The Daily Gamecock

Column: Americans should pay more attention to fashion choices of women in politics

Although a 64-year-old former U.S. army colonel seems an unlikely candidate to gain attention for her style choices, the response coordinator of the White House coronavirus task force, Dr. Deborah Birx, did just that earlier this year.

Birx first started to attract attention from the public when she began appearing on TV at press conferences to speak about the coronavirus. Audience members took note of the fact that she wore a different neck scarf at almost every conference, and her colorful and patterned choices soon had their own Instagram page.

The internet’s fascination with Birx’s scarves serves to demonstrate the influence political women's fashion can have on the public. Its influence can be seen in its impact on the purchases of the public; the marigold Narciso Rodriguez dress worn by Michele Obama sold out within minutes of its debut at President Barack Obama’s final State of the Union address. Fashion also works to promote their causes, express personal styles and beliefs and carry symbolic meaning beneath the fabric.
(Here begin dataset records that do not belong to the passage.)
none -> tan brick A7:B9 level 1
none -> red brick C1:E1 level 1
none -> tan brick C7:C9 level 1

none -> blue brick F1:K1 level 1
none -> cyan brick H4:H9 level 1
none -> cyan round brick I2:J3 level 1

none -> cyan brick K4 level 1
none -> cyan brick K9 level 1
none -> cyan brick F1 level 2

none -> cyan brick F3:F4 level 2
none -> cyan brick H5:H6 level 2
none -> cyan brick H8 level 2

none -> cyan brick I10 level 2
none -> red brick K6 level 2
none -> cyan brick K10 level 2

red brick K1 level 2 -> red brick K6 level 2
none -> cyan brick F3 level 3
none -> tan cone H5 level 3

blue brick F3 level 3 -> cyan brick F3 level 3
There are several trends that have been appearing in the wardrobes of women in the political sphere. Monochrome outfits, for example, have frequently appeared over the past several years. Recently, Jill Biden wore a navy dress with a matching navy mask and heels at the Democratic presidential debate in Cleveland, and Vice President-elect Kamala Harris wore a monochrome purple power suit when accepting her democratic nomination.

Pearls are another popular fashion choice and have been for centuries. America’s original first lady, Martha Washington, wore pearl pins and a gold and pearl necklace. They were also favorites of first ladies Barbara Bush and Jacqueline Kennedy. Today, the tradition lives on in the wardrobes of Governor Gretchen Whitmer and Kamala Harris, who has become known for wearing a variety of pearl necklaces, including the multi-strand one she wore at the Democratic National Convention. Pearls have also been connected to Harris because they are a symbol of her college sorority Alpha Kappa Alpha. Many women took to the polls on the day of the 2020 election donning pearls to show their support for her.
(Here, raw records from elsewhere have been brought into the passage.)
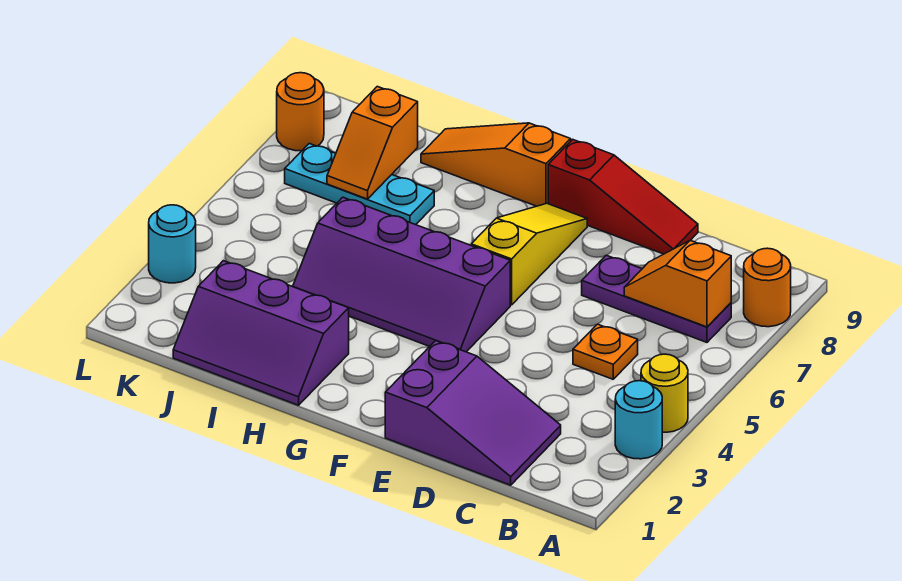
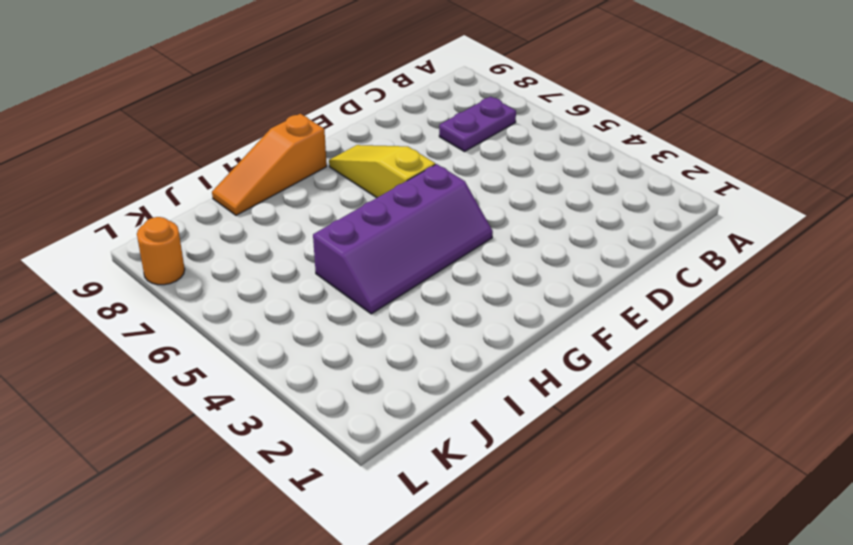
purple plate B7:C7 level 1 -> purple plate B7:D7 level 1
none -> cyan round brick A3 level 1
none -> yellow round brick A4 level 1
none -> orange round brick A8 level 1

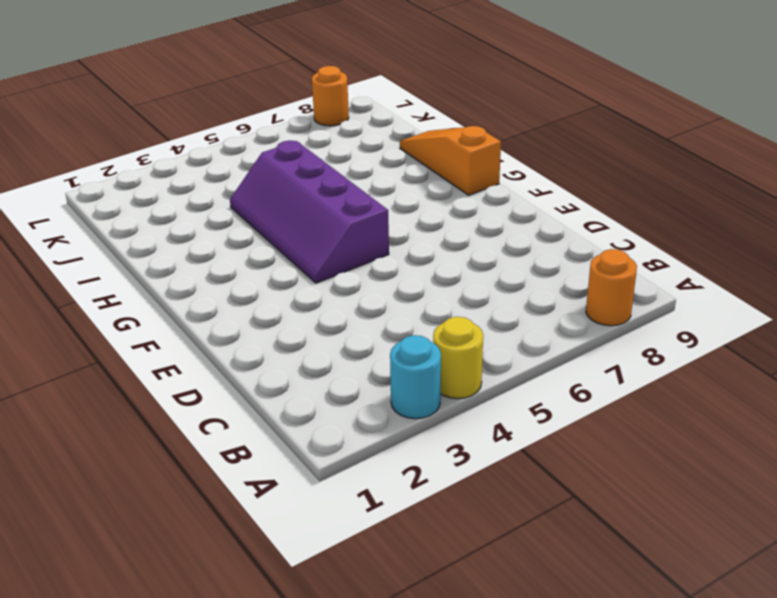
none -> purple plate B7:D7 level 1
none -> purple slope C1:E2 level 1 top E
none -> orange plate C5 level 1

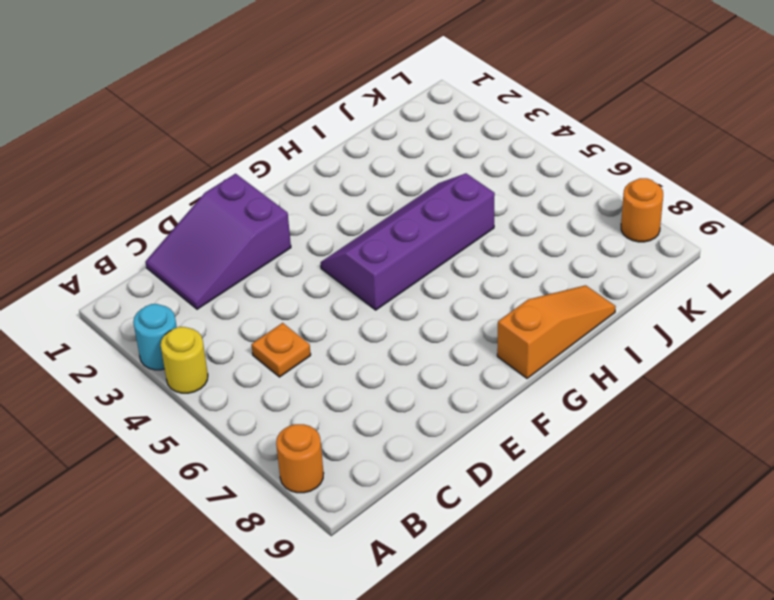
none -> purple plate B7:D7 level 1
none -> red slope D9:F9 level 1 top F
none -> yellow slope F6:F8 level 1 top 6

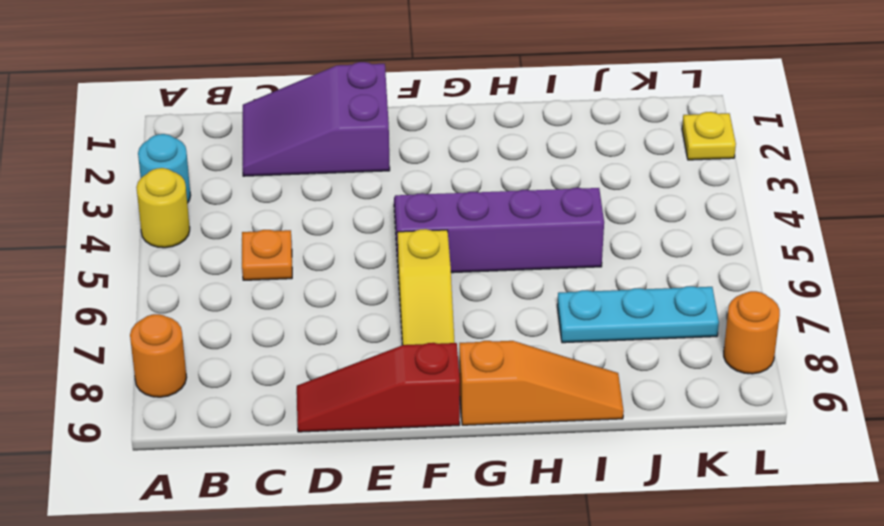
yellow plate L2 level 1 -> none
none -> purple plate B7:D7 level 1
none -> purple slope H1:J2 level 1 top 2
none -> cyan round brick L3 level 1

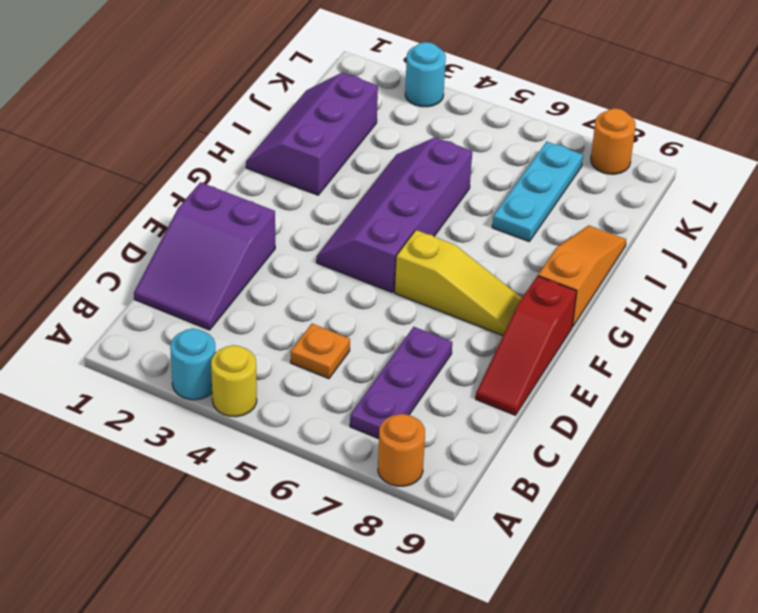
none -> orange slope B7:C7 level 2 top B
none -> orange slope J7:J8 level 2 top 8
Another notable trend is the pantsuit, a staple piece that was made famous by Hillary Clinton but has since been worn by others, such as Congresswoman Alexandria Ocasio-Cortez and Speaker of the House Nancy Pelosi. The pantsuit is often associated with the idea of “power dressing,” as are high heel pumps.

Power dressing is a style donned primarily by women in the business and political worlds to assert authority and confidence. In recent years, power dressing has become less about rejecting the need to wear more “feminine” clothes in these workplaces and more about wearing styles that express one’s personality in a professional way. 

Ocasio-Cortez displayed this kind of confidence when she wore an all-white pantsuit and bright red lip color to be sworn into Congress. She received criticism for her choice of lipstick, but defended it in a tweet which cited Sonia Sotomayor’s red nail polish as an inspiration for her color.

While women in politics use power dressing to send a message that they are competent and powerful, they also use clothing pieces to communicate more specific messages to the public. This was displayed by Michelle Obama's decision to wear a necklace that spelled out "vote" in gold letters during her speech at the Democratic National Convention, where she called on American citizens to do just that.

Another tactic used to convey a message through clothing is choice of color. Ocasio-Cortez explained her decision to wear white at her confirmation was meant to honor the women involved in the suffrage movement, as white is one of the three colors used to represent them. She followed in the footsteps of women such as Shirley Chisolm, who was the first Black woman elected to U.S. Congress and wore white to be sworn in to office in 1968, and Hillary Clinton, who wore white to accept the 2016 Democratic nomination.

When a politician appears on television or in the news, audience members should not only look in her policies and speeches for what she stands for, but also in her clothing. From pumps to pearls, a lot more than a woman's sense of style can be determined by the traditions and trends she chooses to follow.